In the rapidly growing field of genomics, pattern matching against a sequence of nucleotides or amino acids is critical to the assembly, annotation and comparison of complex genomes. This is essential to tackle some of most prevalent diseases in humans, such as cancer, as well as identify and prevent the pathogens that can decimate stable crops that provide global food security.
As gene-sequencing technologies continue to evolve, the public sequencing databases that contain this knowledge are doubling in size every 18 months or less. Identifying and understanding newly sequenced genes through extensive searches of these DNA databases is becoming too expensive for researchers in genome analysis. Such large databases require access to large HPC resources that consume vast amounts of energy for power and cooling.
The new Genetic Search System (GENESYS) will perform large-scale gene database searches powered by just a standard mains supply. Its success will dramatically reduce the capital and energy costs required to undertake this fundamental DNA research. Identifying and understanding newly sequenced genes requires extensive searches of such databases e.g. after discovering a previously unknown gene in a mouse, a scientist will typically search the human genome to see if humans carry a similar gene. DNA searches are also used to understand the evolutionary function and relationship between species and their common ancestors.
To ensure searches complete in a reasonable time, large and costly HPC systems and robust searching software, such as BLAST (one of the most widely used bioinformatics applications) are used. In this collaboration, TGAC will be the first to apply the technology to the field of bioinformatics, where Optalysys's revolutionary optical processing technology will be developed to perform BLAST-like searches against the 64 million+ base pairs of DNA within the Human Microbiome Mock Community database, which have been extensively studied at TGAC.

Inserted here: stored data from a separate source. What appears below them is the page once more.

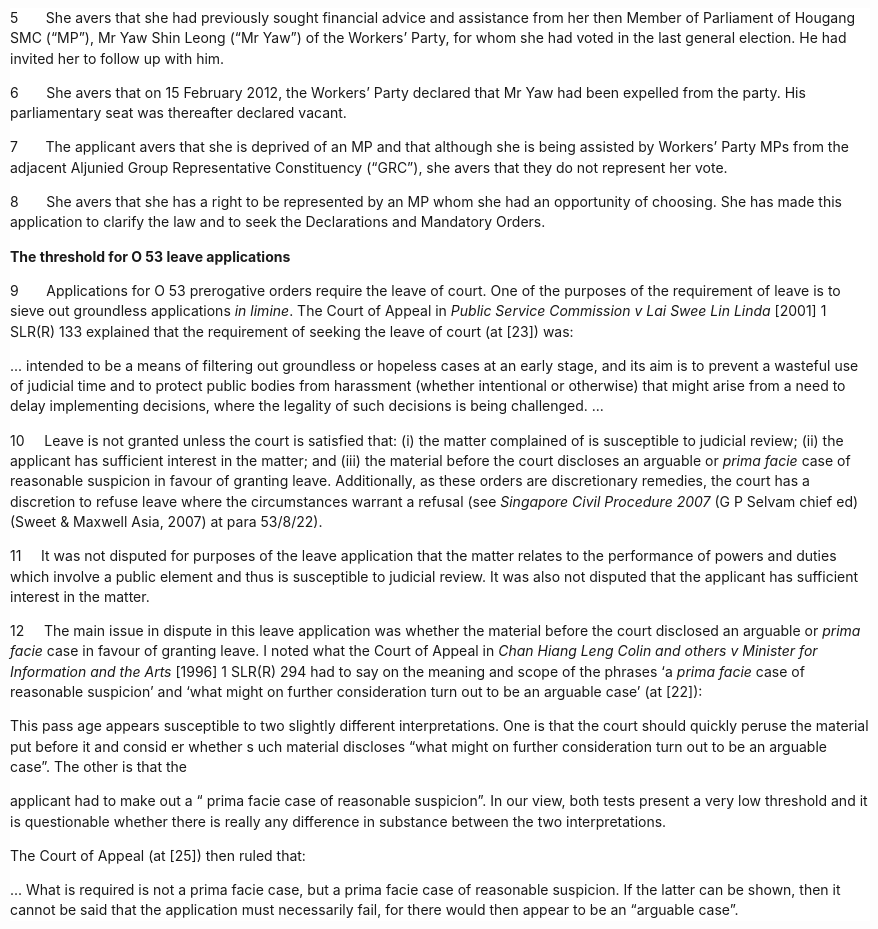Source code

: 5       She avers that she had previously sought financial advice and assistance from her then Member of Parliament of Hougang SMC (“MP”), Mr Yaw Shin Leong (“Mr Yaw”) of the Workers’ Party, for whom she had voted in the last general election. He had invited her to follow up with him. 

6       She avers that on 15 February 2012, the Workers’ Party declared that Mr Yaw had been expelled from the party. His parliamentary seat was thereafter declared vacant. 

7       The applicant avers that she is deprived of an MP and that although she is being assisted by Workers’ Party MPs from the adjacent Aljunied Group Representative Constituency (“GRC”), she avers that they do not represent her vote. 

8       She avers that she has a right to be represented by an MP whom she had an opportunity of choosing. She has made this application to clarify the law and to seek the Declarations and Mandatory Orders. 

**The threshold for O 53 leave applications** 

9       Applications for O 53 prerogative orders require the leave of court. One of the purposes of the requirement of leave is to sieve out groundless applications _in limine_. The Court of Appeal in _Public Service Commission v Lai Swee Lin Linda_ <span class="citation">[2001] 1 SLR(R) 133</span> explained that the requirement of seeking the leave of court (at [23]) was: 

 ... intended to be a means of filtering out groundless or hopeless cases at an early stage, and its aim is to prevent a wasteful use of judicial time and to protect public bodies from harassment (whether intentional or otherwise) that might arise from a need to delay implementing decisions, where the legality of such decisions is being challenged. ... 

10     Leave is not granted unless the court is satisfied that: (i) the matter complained of is susceptible to judicial review; (ii) the applicant has sufficient interest in the matter; and (iii) the material before the court discloses an arguable or _prima facie_ case of reasonable suspicion in favour of granting leave. Additionally, as these orders are discretionary remedies, the court has a discretion to refuse leave where the circumstances warrant a refusal (see _Singapore Civil Procedure 2007_ (G P Selvam chief ed) (Sweet & Maxwell Asia, 2007) at para 53/8/22). 

11     It was not disputed for purposes of the leave application that the matter relates to the performance of powers and duties which involve a public element and thus is susceptible to judicial review. It was also not disputed that the applicant has sufficient interest in the matter. 

12     The main issue in dispute in this leave application was whether the material before the court disclosed an arguable or _prima facie_ case in favour of granting leave. I noted what the Court of Appeal in _Chan Hiang Leng Colin and others v Minister for Information and the Arts_ <span class="citation">[1996] 1 SLR(R) 294</span> had to say on the meaning and scope of the phrases ‘a _prima facie_ case of reasonable suspicion’ and ‘what might on further consideration turn out to be an arguable case’ (at [22]): 

 This pass age appears susceptible to two slightly different interpretations. One is that the court should quickly peruse the material put before it and consid er whether s uch material discloses “what might on further consideration turn out to be an arguable case”. The other is that the 


 applicant had to make out a “ prima facie case of reasonable suspicion”. In our view, both tests present a very low threshold and it is questionable whether there is really any difference in substance between the two interpretations. 

The Court of Appeal (at [25]) then ruled that: 

 ... What is required is not a prima facie case, but a prima facie case of reasonable suspicion. If the latter can be shown, then it cannot be said that the application must necessarily fail, for there would then appear to be an “arguable case”.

TGAC’s HPC systems collectively consume up to 130KW of power, including mechanically removing heat. By using GENESYS, TGAC expects to reduce its power consumption by over 95% with Optalysys technology compared to its existing HPC facilities while significantly reducing the environmental impact of running traditional HPC.
"I'm really excited to be working with Optalysys to apply their revolutionary optical computing technology to aligning DNA sequences, a fundamental genomics problem. Their optical computing hardware has the potential to provide a huge step-change in the important areas of high-performance computing and energy efficiency, and I'm delighted that TGAC is leading the vanguard with this technology in the Biosciences. Such a valuable collaboration between industry and academia is only possible through the support of funding bodies such as Innovate UK," said Timothy Stitt, Head of Computing at TGAC.

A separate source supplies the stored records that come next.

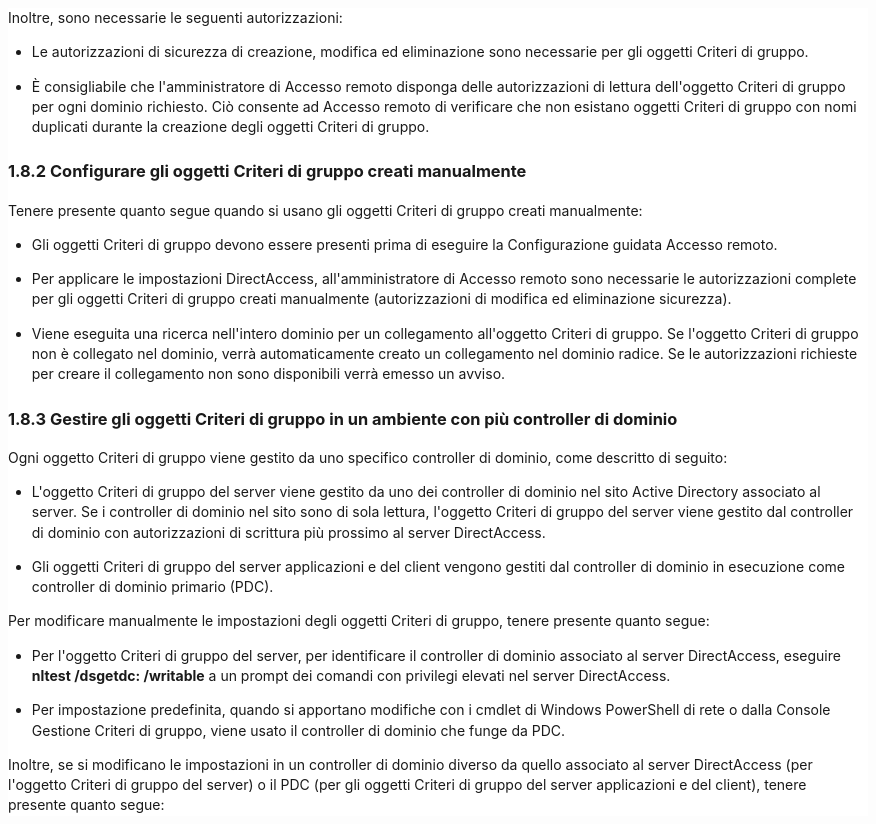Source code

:Inoltre, sono necessarie le seguenti autorizzazioni:  
  
-   Le autorizzazioni di sicurezza di creazione, modifica ed eliminazione sono necessarie per gli oggetti Criteri di gruppo.  
  
-   È consigliabile che l'amministratore di Accesso remoto disponga delle autorizzazioni di lettura dell'oggetto Criteri di gruppo per ogni dominio richiesto. Ciò consente ad Accesso remoto di verificare che non esistano oggetti Criteri di gruppo con nomi duplicati durante la creazione degli oggetti Criteri di gruppo.  
  
### <a name="182-configure-manually-created-gpos"></a>1.8.2 Configurare gli oggetti Criteri di gruppo creati manualmente  
Tenere presente quanto segue quando si usano gli oggetti Criteri di gruppo creati manualmente:  
  
-   Gli oggetti Criteri di gruppo devono essere presenti prima di eseguire la Configurazione guidata Accesso remoto.  
  
-   Per applicare le impostazioni DirectAccess, all'amministratore di Accesso remoto sono necessarie le autorizzazioni complete per gli oggetti Criteri di gruppo creati manualmente (autorizzazioni di modifica ed eliminazione sicurezza).  
  
-   Viene eseguita una ricerca nell'intero dominio per un collegamento all'oggetto Criteri di gruppo. Se l'oggetto Criteri di gruppo non è collegato nel dominio, verrà automaticamente creato un collegamento nel dominio radice. Se le autorizzazioni richieste per creare il collegamento non sono disponibili verrà emesso un avviso.  
  
### <a name="183-manage-gpos-in-a-multi-domain-controller-environment"></a>1.8.3 Gestire gli oggetti Criteri di gruppo in un ambiente con più controller di dominio  
Ogni oggetto Criteri di gruppo viene gestito da uno specifico controller di dominio, come descritto di seguito:  
  
-   L'oggetto Criteri di gruppo del server viene gestito da uno dei controller di dominio nel sito Active Directory associato al server. Se i controller di dominio nel sito sono di sola lettura, l'oggetto Criteri di gruppo del server viene gestito dal controller di dominio con autorizzazioni di scrittura più prossimo al server DirectAccess.  
  
-   Gli oggetti Criteri di gruppo del server applicazioni e del client vengono gestiti dal controller di dominio in esecuzione come controller di dominio primario (PDC).  
  
Per modificare manualmente le impostazioni degli oggetti Criteri di gruppo, tenere presente quanto segue:  
  
-   Per l'oggetto Criteri di gruppo del server, per identificare il controller di dominio associato al server DirectAccess, eseguire **nltest /dsgetdc: /writable** a un prompt dei comandi con privilegi elevati nel server DirectAccess.  
  
-   Per impostazione predefinita, quando si apportano modifiche con i cmdlet di Windows PowerShell di rete o dalla Console Gestione Criteri di gruppo, viene usato il controller di dominio che funge da PDC.  
  
Inoltre, se si modificano le impostazioni in un controller di dominio diverso da quello associato al server DirectAccess (per l'oggetto Criteri di gruppo del server) o il PDC (per gli oggetti Criteri di gruppo del server applicazioni e del client), tenere presente quanto segue:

Optalysys CEO, Dr Nick New, adds: “We are thrilled to be working with the leading research Institute in genomics, TGAC on this exciting project. The GENESYS system has the potential to fundamentally change the field of DNA analysis by providing a system that is at least as accurate as current systems, but magnitudes faster, cheaper and smaller – fitting on a desktop. This brings the ability to perform this kind of analysis into the hands of a much broader base of companies and institutions who previously were unable to do so due to capacity constraints and prohibitive running costs."
Crucial in addressing grand scientific challenges of genome analysis such as high-resolution models in Big Data, GENESYS is not limited to only bio-informatics applications. Once a successful prototype is realised, the pioneering technology can be transformed to be used for other projects relying on Big Data, e.g. real-time processing of satellite data and cancer diagnostics, thereby stimulating companies and institutions to embark on data-driven innovation that they were previously unable to do because of lack of capacity and HPC-associated costs.
Led by Yorkshire-based Optalysys in partnership with TGAC in Norwich, this ground-breaking project’s partnership of hardware engineering and advanced science expertise has the potential of unprecedented scale in environmental, economic and innovation impact. Optalysys is an SME comprised of highly experienced technical engineers and business leaders with the goal of bringing Big Data supercomputing to the world; TGAC is a research institute with around 90 staff, focused on the application of state of the art genomics and bioinformatics to advance plant, animal and microbial research to promote a sustainable bioeconomy.
The global genomics market is predicted to grow at 10.3% CAGR to reach $22.1bn by 2020 (4). With a number of genomics companies, investment and data intensive projects increasing, a 4300% growth in annual data generation by 2020 is predicted (5). With such a considerable increase in data, the problems of energy efficiency, high expectancy and the rising cost of compute resources will only become more pressing, which GENESYS could provide a solution for.
TGAC is strategically funded by BBSRC and operates a National Capability to promote the application of genomics and bioinformatics to advance bioscience research and innovation.